The California institute has begun gathering fresh data to update the study and research the cost increases when testing for illicit drugs is added in, said Alex Swedlow, the institute's president.
Several medical treatment guidelines do call for doctors prescribing opioids to also test for illicit drug use under certain circumstances, such as when addiction or abuse is detected or when patients are at risk for overdose and death, sources said.
Doctors need to identify patients abusing drugs because it is inappropriate to provide them opioids and it can change the treatment required for them, said Michael J. Shor, managing director of Best Doctors Occupational Health Institute in Boston.
“If you have a patient who is addicted ... they will be using multiple things, and if they are addicted you certainly need to have a different approach to how you deal with them clinically,” Mr. Shor said. “And drug testing is one of the best tools you have to manage that process because, unfortunately, once a patient becomes addicted, getting truth out of them is a high art form.”

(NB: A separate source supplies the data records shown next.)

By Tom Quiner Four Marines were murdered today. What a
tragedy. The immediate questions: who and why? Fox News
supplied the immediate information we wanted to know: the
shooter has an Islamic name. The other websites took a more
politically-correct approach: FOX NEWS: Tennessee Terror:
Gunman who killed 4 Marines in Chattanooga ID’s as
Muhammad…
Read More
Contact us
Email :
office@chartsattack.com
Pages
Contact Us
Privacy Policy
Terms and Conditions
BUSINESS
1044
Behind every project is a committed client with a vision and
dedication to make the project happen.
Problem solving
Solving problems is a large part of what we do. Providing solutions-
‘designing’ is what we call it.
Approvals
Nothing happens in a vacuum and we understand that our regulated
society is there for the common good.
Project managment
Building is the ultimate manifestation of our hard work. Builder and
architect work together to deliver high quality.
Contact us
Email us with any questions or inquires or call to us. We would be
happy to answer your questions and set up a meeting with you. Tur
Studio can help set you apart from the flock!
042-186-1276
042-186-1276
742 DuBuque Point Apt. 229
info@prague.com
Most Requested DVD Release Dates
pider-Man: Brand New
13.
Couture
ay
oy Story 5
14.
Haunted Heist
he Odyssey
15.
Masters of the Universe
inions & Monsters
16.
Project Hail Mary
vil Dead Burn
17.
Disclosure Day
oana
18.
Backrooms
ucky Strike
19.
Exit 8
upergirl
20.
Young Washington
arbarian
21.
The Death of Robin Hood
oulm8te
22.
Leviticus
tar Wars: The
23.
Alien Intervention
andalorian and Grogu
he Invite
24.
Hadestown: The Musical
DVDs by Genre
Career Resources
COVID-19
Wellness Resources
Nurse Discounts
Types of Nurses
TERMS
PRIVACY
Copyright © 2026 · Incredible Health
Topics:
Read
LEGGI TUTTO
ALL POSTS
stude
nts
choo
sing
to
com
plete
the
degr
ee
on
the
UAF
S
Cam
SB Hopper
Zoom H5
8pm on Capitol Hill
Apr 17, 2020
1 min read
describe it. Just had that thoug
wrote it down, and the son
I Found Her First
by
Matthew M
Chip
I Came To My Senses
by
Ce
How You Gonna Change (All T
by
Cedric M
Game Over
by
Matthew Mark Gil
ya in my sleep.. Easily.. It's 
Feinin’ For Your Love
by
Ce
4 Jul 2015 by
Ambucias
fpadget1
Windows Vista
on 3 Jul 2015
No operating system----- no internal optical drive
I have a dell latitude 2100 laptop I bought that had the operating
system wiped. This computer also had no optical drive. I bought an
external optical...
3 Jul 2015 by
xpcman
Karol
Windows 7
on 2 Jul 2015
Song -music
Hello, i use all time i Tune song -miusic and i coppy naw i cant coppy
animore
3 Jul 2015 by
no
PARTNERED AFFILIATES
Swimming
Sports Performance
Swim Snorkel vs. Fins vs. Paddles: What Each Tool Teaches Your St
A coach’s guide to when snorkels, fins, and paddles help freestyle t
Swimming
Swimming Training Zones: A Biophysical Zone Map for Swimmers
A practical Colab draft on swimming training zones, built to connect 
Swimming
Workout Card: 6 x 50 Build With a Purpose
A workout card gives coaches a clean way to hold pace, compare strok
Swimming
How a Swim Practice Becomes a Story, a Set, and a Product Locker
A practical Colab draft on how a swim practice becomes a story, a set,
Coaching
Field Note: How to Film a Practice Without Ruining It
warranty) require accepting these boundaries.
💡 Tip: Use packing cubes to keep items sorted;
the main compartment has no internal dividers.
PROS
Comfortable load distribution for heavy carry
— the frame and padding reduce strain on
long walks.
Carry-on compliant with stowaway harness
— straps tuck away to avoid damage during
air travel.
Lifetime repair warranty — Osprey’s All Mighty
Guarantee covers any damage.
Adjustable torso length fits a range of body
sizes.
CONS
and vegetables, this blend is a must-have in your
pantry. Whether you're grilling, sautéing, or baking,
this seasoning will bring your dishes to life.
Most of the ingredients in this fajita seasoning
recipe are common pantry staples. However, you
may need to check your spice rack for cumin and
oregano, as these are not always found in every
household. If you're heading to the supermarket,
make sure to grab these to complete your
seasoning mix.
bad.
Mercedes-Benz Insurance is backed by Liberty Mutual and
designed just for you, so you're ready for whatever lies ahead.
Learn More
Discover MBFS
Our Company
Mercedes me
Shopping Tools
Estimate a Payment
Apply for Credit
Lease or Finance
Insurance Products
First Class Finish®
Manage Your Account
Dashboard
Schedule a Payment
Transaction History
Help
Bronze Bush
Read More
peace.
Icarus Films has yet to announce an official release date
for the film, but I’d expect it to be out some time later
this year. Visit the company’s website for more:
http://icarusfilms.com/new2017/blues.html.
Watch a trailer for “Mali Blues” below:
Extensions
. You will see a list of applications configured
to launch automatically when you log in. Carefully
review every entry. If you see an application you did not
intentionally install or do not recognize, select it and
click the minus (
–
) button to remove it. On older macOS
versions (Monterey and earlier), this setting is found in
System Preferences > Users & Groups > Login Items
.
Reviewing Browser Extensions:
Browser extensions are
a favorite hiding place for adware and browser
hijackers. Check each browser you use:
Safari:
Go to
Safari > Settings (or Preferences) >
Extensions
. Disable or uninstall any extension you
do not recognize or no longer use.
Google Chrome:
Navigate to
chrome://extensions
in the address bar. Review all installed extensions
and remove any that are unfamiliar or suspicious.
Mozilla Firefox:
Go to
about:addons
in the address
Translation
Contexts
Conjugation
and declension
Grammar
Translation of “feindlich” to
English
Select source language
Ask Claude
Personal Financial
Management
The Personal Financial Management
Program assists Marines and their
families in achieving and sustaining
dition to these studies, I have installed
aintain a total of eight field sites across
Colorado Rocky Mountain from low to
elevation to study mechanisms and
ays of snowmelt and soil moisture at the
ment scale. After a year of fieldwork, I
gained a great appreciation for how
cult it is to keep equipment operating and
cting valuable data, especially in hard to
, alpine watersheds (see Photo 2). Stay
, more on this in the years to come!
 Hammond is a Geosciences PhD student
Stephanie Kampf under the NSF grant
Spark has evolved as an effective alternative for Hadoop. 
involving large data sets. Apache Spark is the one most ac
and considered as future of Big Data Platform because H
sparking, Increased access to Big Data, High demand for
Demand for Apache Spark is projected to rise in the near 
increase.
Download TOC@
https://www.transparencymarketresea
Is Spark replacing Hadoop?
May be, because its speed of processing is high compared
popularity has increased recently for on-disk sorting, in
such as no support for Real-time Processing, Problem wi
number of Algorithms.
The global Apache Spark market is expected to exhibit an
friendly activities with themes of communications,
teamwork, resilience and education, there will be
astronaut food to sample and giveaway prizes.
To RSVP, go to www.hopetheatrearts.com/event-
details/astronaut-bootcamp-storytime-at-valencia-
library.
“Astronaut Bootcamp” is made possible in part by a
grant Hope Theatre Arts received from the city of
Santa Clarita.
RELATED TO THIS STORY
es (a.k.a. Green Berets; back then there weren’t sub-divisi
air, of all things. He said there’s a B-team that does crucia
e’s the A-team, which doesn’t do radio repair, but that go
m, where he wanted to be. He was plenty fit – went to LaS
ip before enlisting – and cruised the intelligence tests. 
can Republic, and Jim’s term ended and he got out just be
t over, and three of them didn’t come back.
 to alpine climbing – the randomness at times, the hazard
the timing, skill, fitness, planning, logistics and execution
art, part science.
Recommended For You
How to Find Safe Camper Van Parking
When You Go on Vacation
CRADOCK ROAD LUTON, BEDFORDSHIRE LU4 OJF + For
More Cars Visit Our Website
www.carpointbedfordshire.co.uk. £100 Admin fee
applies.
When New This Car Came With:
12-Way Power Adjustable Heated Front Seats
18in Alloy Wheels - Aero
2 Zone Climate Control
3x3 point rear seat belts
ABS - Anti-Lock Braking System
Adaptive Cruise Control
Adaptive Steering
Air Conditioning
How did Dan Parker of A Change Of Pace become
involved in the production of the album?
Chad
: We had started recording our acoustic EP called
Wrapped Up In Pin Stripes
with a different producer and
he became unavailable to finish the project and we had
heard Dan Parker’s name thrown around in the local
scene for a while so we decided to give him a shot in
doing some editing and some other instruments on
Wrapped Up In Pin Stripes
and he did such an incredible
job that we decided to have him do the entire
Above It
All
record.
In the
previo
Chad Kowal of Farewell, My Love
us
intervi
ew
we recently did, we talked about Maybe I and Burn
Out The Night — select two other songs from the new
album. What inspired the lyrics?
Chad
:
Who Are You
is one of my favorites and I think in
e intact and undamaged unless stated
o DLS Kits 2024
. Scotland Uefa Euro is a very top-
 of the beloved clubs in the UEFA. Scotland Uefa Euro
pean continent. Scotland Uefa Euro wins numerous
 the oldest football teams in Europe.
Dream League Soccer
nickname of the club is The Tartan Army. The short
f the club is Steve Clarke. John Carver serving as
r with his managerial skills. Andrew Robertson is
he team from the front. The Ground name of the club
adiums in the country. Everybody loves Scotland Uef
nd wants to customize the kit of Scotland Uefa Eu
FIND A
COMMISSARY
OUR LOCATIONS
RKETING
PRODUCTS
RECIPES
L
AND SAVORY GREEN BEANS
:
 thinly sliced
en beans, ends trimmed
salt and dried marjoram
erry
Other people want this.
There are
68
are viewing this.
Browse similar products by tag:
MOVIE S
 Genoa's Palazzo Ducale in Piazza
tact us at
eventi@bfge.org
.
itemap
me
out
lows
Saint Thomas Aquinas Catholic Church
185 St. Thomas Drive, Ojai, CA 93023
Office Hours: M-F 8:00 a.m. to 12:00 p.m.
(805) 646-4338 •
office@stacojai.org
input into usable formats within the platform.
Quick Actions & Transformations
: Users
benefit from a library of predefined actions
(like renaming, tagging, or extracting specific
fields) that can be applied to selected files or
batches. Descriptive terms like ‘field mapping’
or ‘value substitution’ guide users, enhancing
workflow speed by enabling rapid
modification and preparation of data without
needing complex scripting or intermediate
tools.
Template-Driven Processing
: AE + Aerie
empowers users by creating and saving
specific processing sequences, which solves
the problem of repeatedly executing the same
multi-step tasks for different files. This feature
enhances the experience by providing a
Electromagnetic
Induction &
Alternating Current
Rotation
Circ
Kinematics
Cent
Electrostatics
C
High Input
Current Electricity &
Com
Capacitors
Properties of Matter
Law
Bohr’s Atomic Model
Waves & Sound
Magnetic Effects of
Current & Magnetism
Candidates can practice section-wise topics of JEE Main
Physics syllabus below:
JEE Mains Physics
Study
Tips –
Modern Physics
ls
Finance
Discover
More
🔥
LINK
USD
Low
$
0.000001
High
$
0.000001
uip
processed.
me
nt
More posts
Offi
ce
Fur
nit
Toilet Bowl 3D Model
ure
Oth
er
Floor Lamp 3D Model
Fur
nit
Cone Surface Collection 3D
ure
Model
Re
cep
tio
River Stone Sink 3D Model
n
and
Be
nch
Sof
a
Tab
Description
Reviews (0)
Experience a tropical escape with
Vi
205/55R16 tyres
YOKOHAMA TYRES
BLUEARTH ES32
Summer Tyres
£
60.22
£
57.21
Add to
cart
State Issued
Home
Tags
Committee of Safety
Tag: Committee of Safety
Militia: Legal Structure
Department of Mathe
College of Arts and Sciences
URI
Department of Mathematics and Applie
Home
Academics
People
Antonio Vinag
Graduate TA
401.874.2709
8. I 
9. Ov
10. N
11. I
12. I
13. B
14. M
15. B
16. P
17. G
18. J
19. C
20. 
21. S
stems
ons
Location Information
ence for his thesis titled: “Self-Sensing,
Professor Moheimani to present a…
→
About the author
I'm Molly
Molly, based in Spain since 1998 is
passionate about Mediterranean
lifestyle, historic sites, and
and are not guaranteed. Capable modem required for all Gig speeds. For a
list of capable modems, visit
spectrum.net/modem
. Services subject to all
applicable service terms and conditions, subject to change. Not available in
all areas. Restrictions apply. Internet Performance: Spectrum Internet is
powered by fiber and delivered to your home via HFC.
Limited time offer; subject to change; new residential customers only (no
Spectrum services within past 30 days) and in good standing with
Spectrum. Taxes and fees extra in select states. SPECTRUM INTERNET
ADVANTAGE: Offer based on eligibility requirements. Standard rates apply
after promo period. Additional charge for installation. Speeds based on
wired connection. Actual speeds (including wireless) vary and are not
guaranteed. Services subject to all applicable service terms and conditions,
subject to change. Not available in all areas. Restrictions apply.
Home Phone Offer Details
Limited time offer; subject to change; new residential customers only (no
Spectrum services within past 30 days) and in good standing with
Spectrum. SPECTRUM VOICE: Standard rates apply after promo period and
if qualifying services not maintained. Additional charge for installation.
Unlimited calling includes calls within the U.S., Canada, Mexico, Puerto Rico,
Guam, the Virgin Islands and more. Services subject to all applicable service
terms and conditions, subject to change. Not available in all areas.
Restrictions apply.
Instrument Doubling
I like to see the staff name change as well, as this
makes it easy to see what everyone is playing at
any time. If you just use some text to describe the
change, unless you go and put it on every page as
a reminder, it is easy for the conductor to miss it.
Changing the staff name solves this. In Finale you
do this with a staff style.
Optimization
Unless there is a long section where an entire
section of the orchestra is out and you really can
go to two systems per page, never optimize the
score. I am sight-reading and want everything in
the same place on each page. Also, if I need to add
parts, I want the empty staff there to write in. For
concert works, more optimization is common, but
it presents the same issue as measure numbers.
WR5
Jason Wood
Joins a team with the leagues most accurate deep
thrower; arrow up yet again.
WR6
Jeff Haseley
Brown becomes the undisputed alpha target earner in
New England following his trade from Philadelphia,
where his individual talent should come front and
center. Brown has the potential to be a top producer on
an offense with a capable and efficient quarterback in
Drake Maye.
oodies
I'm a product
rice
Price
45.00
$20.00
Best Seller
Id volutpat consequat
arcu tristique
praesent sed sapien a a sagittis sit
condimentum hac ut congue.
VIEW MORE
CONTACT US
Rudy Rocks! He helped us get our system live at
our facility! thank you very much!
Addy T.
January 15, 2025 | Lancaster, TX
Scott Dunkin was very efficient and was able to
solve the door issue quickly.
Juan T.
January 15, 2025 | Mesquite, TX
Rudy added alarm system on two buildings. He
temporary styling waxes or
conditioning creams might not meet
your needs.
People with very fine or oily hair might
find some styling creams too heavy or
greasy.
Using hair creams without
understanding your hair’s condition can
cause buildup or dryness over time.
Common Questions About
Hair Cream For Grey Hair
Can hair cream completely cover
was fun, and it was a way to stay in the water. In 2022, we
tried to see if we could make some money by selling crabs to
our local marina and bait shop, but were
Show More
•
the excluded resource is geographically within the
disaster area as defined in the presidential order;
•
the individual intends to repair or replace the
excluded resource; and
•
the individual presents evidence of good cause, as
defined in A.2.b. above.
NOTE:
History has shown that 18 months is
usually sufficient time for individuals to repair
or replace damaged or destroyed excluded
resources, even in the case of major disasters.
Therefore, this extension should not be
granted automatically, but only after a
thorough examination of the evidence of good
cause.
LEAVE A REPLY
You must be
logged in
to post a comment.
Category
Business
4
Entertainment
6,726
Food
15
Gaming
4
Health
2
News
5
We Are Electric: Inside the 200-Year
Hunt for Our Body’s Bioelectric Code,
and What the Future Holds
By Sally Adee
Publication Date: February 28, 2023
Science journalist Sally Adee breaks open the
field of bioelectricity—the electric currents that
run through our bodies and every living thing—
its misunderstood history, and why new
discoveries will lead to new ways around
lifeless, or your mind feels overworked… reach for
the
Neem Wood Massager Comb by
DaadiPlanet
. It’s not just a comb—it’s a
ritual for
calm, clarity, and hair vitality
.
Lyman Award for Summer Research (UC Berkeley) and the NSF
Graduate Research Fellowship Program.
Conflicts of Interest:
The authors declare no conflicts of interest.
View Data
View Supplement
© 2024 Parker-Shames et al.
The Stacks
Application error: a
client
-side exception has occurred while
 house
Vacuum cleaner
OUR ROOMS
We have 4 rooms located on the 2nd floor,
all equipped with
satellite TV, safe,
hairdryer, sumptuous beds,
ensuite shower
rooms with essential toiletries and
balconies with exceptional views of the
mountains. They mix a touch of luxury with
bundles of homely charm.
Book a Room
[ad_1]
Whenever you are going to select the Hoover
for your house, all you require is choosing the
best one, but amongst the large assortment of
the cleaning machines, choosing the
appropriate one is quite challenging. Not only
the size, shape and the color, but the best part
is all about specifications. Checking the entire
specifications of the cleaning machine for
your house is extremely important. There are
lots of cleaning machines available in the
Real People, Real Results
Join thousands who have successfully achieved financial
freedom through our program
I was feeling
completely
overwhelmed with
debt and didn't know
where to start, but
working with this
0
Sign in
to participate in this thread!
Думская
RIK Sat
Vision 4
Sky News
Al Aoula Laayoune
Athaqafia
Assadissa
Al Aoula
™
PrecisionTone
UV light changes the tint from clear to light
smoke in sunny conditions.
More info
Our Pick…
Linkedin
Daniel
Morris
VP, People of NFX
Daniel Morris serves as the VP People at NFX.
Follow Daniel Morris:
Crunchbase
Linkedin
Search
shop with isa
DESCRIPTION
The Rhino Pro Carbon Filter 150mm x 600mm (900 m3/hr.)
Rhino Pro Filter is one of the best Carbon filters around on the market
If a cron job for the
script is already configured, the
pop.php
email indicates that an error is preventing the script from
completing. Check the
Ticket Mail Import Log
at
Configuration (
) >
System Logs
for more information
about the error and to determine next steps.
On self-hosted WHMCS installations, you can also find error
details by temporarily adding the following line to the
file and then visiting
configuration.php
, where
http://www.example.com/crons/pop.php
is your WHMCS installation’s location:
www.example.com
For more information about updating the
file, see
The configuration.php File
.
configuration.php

Tests revealing that patients are using drugs for other than “clinical health” can also help workers comp payers arguing before a judge or hearing officer regarding their responsibility for the claimant, Mr. Shor said.
Doctors should consider ordering tests for illicit drugs because they can help determine whether prescribing opioids to certain patients will cause additional problems, said Dr. Dwight Robertson, national medical director for Reno, Nev.-based Employers Holdings Inc.
Testing can run amok, however, when doctors view it as a profit generator, he said.
To prevent that, Employers has discussed the billing issue with doctors suspected of ordering more tests than necessary. The workers comp insurer's contracts cap the amount testing labs and doctors can charge for the drug tests, making the tests well worth the expense, Dr. Robertson said.
Ultimately, though, how doctors follow up on the test results is more important than the conducting of the tests, said Kathryn Bronstein, vice president of medical affairs at Ameritox Ltd., a Baltimore-based pain medication monitoring company.
“You should be testing for a reason, and then when you get the test results back, you modify your treatment plan based on the urine testing results,” she said.
But Accident Fund's Mr. White said that overall he isn't seeing evidence of doctors adjusting treatment plans or requesting new therapies that would indicate tests for illicit drugs are producing adverse findings.
“They are not sending (claimants) to addiction programs,” Mr. White said “We would be funding that, so we would know.”